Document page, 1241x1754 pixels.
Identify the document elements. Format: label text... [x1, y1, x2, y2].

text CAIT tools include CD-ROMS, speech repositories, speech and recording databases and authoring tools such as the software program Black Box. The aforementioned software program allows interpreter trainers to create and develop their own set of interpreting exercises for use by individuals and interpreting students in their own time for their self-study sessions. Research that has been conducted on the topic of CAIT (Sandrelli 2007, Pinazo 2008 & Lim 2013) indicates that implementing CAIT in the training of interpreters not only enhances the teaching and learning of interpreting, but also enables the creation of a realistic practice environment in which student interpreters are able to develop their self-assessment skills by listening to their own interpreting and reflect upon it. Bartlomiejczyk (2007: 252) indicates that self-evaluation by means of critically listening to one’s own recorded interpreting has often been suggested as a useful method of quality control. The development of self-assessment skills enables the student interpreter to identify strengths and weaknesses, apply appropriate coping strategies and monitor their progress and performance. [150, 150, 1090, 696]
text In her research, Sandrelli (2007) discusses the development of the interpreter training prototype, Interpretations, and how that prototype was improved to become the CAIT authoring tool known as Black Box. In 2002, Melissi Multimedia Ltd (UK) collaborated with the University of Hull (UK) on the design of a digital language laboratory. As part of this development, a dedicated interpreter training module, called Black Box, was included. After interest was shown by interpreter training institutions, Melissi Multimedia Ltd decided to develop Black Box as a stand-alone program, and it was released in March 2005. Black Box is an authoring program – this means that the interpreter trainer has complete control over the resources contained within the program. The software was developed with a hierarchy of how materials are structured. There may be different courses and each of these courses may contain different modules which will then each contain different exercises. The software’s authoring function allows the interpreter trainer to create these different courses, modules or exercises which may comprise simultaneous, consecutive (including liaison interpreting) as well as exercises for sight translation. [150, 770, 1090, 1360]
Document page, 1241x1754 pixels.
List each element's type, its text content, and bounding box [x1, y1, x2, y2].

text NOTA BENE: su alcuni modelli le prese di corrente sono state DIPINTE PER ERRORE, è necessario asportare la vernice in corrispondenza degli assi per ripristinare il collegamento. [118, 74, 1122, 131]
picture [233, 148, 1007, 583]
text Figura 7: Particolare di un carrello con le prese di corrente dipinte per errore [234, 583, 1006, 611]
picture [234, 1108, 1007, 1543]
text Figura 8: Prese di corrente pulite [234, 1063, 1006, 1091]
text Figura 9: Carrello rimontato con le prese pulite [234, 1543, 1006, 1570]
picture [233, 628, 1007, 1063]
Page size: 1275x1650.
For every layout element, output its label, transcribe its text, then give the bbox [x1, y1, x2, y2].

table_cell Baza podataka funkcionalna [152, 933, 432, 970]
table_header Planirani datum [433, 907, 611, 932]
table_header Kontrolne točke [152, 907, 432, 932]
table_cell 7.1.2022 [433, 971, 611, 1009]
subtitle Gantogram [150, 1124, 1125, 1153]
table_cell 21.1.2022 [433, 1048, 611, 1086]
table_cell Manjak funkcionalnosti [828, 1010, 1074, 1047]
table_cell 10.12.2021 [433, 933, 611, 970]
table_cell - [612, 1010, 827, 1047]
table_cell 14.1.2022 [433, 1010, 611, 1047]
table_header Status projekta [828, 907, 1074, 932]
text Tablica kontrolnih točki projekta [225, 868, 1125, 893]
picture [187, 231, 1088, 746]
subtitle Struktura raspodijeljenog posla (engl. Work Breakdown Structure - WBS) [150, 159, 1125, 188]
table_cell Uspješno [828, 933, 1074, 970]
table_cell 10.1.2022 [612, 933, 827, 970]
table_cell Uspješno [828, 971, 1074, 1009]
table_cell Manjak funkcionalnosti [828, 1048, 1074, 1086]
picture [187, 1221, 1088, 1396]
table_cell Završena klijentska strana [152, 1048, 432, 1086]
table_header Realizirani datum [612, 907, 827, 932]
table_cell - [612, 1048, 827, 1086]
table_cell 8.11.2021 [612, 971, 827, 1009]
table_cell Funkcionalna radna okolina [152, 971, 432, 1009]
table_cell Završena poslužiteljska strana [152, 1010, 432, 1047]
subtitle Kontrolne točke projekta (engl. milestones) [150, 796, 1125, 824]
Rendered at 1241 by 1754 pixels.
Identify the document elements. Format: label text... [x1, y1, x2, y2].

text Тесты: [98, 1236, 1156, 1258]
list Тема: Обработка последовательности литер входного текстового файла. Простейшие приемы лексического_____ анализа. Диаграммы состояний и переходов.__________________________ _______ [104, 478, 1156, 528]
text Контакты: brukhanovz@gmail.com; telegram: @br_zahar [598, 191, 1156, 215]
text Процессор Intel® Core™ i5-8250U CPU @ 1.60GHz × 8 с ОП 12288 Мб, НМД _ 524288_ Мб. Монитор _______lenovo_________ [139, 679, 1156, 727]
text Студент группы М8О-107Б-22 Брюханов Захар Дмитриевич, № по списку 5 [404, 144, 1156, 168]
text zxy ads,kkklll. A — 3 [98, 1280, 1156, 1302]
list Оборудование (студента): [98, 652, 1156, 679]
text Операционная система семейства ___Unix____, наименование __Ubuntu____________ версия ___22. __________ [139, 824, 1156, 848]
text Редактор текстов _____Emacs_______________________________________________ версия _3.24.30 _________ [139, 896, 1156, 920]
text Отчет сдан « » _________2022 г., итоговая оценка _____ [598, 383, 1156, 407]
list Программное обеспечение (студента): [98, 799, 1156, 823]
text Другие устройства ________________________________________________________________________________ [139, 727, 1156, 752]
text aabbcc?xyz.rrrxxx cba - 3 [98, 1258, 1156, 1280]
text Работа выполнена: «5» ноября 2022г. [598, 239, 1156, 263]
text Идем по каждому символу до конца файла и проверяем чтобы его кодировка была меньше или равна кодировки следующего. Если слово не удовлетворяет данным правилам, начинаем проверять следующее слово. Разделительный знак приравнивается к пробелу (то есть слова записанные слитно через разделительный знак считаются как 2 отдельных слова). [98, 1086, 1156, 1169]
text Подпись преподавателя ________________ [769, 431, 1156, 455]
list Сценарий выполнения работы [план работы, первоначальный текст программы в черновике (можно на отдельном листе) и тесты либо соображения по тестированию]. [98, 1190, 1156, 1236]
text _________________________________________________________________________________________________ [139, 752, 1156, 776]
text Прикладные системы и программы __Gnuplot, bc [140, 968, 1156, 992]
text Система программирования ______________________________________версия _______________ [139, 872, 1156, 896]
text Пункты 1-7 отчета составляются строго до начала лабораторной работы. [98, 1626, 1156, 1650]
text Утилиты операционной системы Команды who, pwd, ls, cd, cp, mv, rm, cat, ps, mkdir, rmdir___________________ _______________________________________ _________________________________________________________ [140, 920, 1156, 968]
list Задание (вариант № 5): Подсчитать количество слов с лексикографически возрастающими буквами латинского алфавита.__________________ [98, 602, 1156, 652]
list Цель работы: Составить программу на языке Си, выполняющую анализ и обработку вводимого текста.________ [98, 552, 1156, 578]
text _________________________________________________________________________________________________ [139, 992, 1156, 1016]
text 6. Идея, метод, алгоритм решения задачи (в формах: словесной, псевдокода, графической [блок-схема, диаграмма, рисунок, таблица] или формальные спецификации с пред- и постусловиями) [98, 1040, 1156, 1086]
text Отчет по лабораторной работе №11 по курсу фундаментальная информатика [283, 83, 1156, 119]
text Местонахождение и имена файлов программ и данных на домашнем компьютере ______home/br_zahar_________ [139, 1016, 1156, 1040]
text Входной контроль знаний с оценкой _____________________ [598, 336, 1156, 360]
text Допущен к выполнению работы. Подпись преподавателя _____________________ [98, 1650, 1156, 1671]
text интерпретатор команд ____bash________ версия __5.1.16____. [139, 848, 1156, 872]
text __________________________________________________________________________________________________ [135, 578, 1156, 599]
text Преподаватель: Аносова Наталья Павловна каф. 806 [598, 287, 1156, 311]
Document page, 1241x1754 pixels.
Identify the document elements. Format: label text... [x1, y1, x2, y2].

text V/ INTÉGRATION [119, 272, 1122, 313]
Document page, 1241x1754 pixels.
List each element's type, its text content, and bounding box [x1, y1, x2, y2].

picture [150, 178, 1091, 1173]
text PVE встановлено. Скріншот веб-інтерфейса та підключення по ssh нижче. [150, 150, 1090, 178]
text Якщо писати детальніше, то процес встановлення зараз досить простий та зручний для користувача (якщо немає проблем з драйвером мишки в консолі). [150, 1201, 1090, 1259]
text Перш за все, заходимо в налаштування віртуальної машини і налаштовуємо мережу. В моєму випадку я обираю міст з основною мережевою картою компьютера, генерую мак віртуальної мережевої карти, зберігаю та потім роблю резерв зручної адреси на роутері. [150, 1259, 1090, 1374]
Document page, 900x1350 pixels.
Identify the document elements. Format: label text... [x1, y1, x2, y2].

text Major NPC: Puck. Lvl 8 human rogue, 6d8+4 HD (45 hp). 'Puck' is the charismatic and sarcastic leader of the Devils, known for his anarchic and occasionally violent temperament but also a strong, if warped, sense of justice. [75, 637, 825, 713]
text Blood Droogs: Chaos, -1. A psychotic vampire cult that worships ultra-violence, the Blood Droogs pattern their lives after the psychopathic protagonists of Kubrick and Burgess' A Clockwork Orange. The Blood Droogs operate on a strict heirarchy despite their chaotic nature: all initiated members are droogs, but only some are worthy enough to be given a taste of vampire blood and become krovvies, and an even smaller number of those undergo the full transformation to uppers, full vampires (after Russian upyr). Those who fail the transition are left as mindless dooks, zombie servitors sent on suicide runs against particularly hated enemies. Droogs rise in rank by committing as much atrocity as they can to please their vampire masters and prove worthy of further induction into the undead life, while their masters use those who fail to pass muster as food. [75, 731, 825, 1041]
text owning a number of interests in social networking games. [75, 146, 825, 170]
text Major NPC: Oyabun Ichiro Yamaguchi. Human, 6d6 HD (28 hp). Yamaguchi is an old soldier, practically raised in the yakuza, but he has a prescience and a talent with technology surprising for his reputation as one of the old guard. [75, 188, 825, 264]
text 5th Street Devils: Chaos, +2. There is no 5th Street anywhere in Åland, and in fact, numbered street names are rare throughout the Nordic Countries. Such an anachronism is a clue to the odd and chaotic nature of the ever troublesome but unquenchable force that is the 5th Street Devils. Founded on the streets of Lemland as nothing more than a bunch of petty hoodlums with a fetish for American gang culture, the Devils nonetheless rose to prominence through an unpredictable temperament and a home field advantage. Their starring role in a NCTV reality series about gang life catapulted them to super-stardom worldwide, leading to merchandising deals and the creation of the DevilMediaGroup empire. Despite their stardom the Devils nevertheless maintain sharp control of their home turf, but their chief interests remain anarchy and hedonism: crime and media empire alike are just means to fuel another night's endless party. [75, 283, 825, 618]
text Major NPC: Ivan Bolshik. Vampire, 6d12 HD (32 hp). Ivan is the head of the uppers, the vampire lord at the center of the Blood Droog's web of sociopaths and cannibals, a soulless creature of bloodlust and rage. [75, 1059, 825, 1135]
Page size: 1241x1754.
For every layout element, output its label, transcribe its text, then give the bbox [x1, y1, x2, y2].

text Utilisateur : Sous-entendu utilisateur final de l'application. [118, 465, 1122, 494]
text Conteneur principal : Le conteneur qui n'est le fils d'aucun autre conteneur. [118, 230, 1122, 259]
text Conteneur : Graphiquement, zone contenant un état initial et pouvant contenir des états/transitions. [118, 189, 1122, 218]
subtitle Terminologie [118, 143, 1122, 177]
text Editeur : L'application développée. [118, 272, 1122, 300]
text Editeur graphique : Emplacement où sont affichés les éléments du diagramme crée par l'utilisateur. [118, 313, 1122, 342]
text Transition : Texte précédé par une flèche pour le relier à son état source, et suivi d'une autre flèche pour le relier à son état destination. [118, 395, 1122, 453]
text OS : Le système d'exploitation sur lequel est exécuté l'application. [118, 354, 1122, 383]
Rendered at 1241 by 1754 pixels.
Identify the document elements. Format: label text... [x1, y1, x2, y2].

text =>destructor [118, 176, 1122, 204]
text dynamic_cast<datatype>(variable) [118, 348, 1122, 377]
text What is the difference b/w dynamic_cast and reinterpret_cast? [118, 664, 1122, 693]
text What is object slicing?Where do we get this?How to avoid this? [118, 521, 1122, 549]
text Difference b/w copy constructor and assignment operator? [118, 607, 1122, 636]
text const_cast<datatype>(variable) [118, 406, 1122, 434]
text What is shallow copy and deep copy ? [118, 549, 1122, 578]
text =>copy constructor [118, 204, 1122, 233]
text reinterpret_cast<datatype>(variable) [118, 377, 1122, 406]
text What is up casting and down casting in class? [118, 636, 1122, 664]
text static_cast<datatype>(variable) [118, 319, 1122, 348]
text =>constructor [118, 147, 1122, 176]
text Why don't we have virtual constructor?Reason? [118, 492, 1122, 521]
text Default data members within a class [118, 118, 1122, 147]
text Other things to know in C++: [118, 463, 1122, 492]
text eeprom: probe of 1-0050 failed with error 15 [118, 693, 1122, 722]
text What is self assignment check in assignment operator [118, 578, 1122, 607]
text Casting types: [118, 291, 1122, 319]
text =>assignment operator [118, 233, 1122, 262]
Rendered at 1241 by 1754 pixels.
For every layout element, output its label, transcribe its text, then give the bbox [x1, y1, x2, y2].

• [Your task]: Quote the lines of the records from the one holding "text =>destructor [118, 176, 1122, 204]" through the one holding "text Other things", inclusive.

• [Answer to this problem]:
text =>destructor [118, 176, 1122, 204]
text dynamic_cast<datatype>(variable) [118, 348, 1122, 377]
text What is the difference b/w dynamic_cast and reinterpret_cast? [118, 664, 1122, 693]
text What is object slicing?Where do we get this?How to avoid this? [118, 521, 1122, 549]
text Difference b/w copy constructor and assignment operator? [118, 607, 1122, 636]
text const_cast<datatype>(variable) [118, 406, 1122, 434]
text What is shallow copy and deep copy ? [118, 549, 1122, 578]
text =>copy constructor [118, 204, 1122, 233]
text reinterpret_cast<datatype>(variable) [118, 377, 1122, 406]
text What is up casting and down casting in class? [118, 636, 1122, 664]
text static_cast<datatype>(variable) [118, 319, 1122, 348]
text =>constructor [118, 147, 1122, 176]
text Why don't we have virtual constructor?Reason? [118, 492, 1122, 521]
text Default data members within a class [118, 118, 1122, 147]
text Other things to know in C++: [118, 463, 1122, 492]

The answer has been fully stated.